Dunning in consternation withdrew, for when Sir Giles was roused he was not to be trifled with.

“She’s found out some d——d trick to come over the old man,” he said in the housekeeper’s room to which he retired. But this was a mistake; for it was Sir Giles himself who had invented the trick. He turned to Patty with great tenderness when the man disappeared, and took her by both hands and drew her to a chair beside him.

“My dear,” he said, “I’ve forgotten, like an old sinner, what Meg Osborne told me. I’ve been allowing you to do all sorts of things and wear yourself out. But it sha’n’t happen again, it sha’n’t happen again. Now that my poor dear boy is gone we must be more careful than ever—for it’s our last hope both for you and for me to have an heir for the old house.

CHAPTER XXXVIII.

It was Sir Giles himself who had found this charm which had so great an effect on the after-history of Greyshott.
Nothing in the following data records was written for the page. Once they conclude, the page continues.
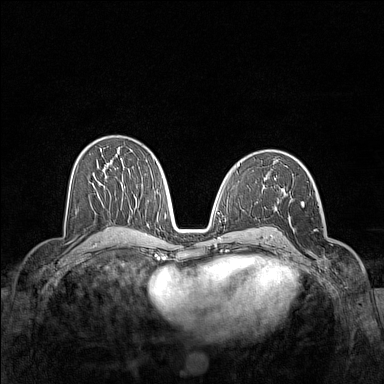
Breast MRI (dynamic contrast-enhanced), one axial slice; slice 82 of 160 in the series (ordered by position); dynamic contrast-enhanced series, time point 2 of 7 at this slice position (early post-contrast); 1.5 T; TE 1.8 ms, TR 5 ms; 1 mm slice thickness; 384 × 384 image matrix, field of view 340 × 340 mm. Female patient.
Annotated regions visible in this slice (semi-automatic segmentation, software-assisted and operator-edited):
- enhancing-tissue mask used for the functional tumour volume (all voxels passing the contrast-enhancement thresholds inside the analysis volume; usually the tumour): box from (x=283, y=197) to (x=333, y=270) px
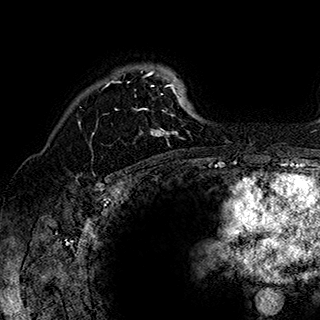
Breast MRI (dynamic contrast-enhanced), one axial slice. Position 132 of 180 along the scan axis. Cropped to one breast. Dynamic contrast-enhanced series, time point 2 of 7 at this slice position (early post-contrast). 1.5 T. TE 2.8 ms, TR 5.4 ms. 1 mm slice thickness. 320 × 320 image matrix, field of view 225 × 225 mm. Female patient.
Annotated regions visible in this slice (semi-automatically segmented with operator editing):
- enhancing-tissue mask used for the functional tumour volume (all voxels passing the contrast-enhancement thresholds inside the analysis volume; usually the tumour): bounding box [x1, y1, x2, y2] px = [93, 70, 192, 147]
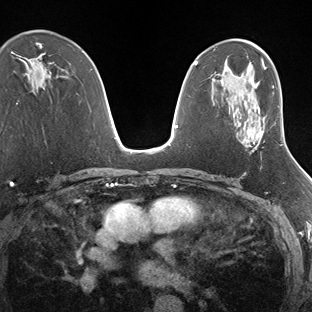
Breast MRI (dynamic contrast-enhanced), one axial slice; position 97 of 138 along the scan axis; dynamic contrast-enhanced series, time point 2 of 7 at this slice position (early post-contrast); 1.5 T; TE 1.5 ms, TR 4.1 ms; 312 × 312 image matrix, field of view 268 × 268 mm. Female patient.
Structures marked on this image (semi-automatic segmentation, software-assisted and operator-edited):
- enhancing-tissue mask used for the functional tumour volume (all voxels passing the contrast-enhancement thresholds inside the analysis volume; usually the tumour): box from (x=251, y=136) to (x=253, y=139) px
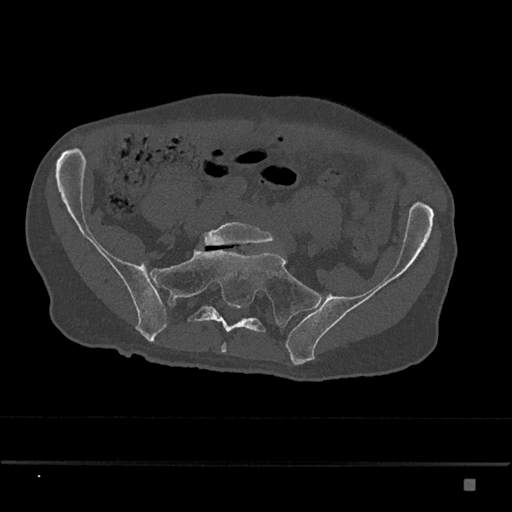
CT including the spine, one axial slice; slice 221 of 797 in the series (ordered by position); reconstruction kernel Br40s/3; bone window (W 1800 / L 400 HU); 0.5 mm slice thickness; 512 × 512 image matrix. Male patient, age 72 years. Case-level facts recorded for this patient, not image findings: primary cancer: prostate.
Outlined on this slice (semi-automatic segmentation, software-assisted and operator-edited):
- L5 vertebra: box from (x=203, y=222) to (x=274, y=246) px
Patty, among other qualities which were not so praiseworthy, had the almost fierce modesty of the young Englishwoman, and would not have spoken on such a subject to a man, even so harmless a person as an old man like Sir Giles, for any inducement. She did not even understand what he meant at first, and the same impulse of farouche modesty made her ashamed to explain, or do more than blush deeply and remonstrate, “Oh, dear papa!” as she would have done probably in any case, whether his supposition had been false or true. The old gentleman in his melancholy and confused musings over Gervase, had suddenly remembered, the thought being recalled by some merest trifle of association, the hurrahs of little Osy which had mingled with his own feeble cheer on some forgotten occasion. He remembered it suddenly as the strangest contrast to his feelings now. What had the old father, desolate and childless, to cheer about? What had he heard that could have produced that cheer? It was when Meg was going away—when she had told him she was going to take Osy away from him. That was nothing to cheer about. What was it that had made him forget Osy, but which the dear little fellow had caught up and shouted over, though it was an unkindness to himself? and then he recollected all at once. What Mrs. Osborne had said had been the most common and ordinary wish that children might arise in the old house, which was the most natural thing, the most certainly to be expected. She had meant no more: but Sir Giles had at once attributed to Meg a knowledge which was at the moment impossible, without reflecting either that she was the last person to receive the confidence of Patty. He forgot now that it was months since this had been said, and only remembered that it had been said, and that the prospect was like life from death. Life from death! That was what it would be—from his dead son an heir, in whom the old house might blossom and grow glad again. He took up the idea where he had dropped it with a sudden exhilaration which drove away all sorrow. An heir to the old house, a thing all made of hope, with none of poor Gervase’s deficiencies, a being whom the old man fondly hoped to “make a man of” even yet before he died.